A 17-year-old senior at University City High School received the inaugural Princeton Prize in Race Relations for the San Diego region.
Pranaya Anshu received the award for her four years of leading a global education program at the San Diego Public Library, spending almost 200 Saturdays teaching children.
“I researched it and learned that education is the best way to fight racism, to learn that we are all human, and we all have a heart,” Anshu said.
This year San Diego became the 25th region to grant the award, which is given to high school students across the country who have advanced the cause of positive race relations in their schools or communities.
The winner in each region receives a cash award of $1,000 and is invited to Princeton University for an all-expense paid trip to attend the Princeton Prize Symposium on Race later this month.
Anshu said her teaching effort at the library began when she volunteered to shelve books and experienced racism for the first time.
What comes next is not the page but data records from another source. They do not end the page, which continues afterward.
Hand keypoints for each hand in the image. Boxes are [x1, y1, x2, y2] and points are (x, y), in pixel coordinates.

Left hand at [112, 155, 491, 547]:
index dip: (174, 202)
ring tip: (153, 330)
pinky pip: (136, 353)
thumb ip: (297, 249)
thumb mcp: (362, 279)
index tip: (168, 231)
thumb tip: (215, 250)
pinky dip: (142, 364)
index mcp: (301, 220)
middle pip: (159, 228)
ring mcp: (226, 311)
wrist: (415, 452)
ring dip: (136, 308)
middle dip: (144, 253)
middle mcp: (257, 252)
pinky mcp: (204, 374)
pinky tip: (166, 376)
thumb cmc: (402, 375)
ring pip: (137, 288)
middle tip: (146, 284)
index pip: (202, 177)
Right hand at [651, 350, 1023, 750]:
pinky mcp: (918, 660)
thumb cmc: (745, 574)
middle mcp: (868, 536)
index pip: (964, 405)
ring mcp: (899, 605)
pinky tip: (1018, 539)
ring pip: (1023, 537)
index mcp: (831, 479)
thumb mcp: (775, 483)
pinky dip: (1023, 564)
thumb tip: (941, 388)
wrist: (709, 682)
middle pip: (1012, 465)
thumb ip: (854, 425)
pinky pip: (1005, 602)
“It had been my first day of volunteering and my mentor, who had been assigned to teach me how to shelve books, had worn gloves when shaking my hands as if my Indian skin possessed some germs her Caucasian skin did not,” Anshu recalled.
Then in seventh grade, the encounter shocked her into action, and she created a program for children to learn about different countries and cultures.
While Anshu no longer leads the educational program she founded, it has been continued by other students. “I thought racism was a thing of the past, but it’s not, so I am proud that I can see [the program] continue,” she said.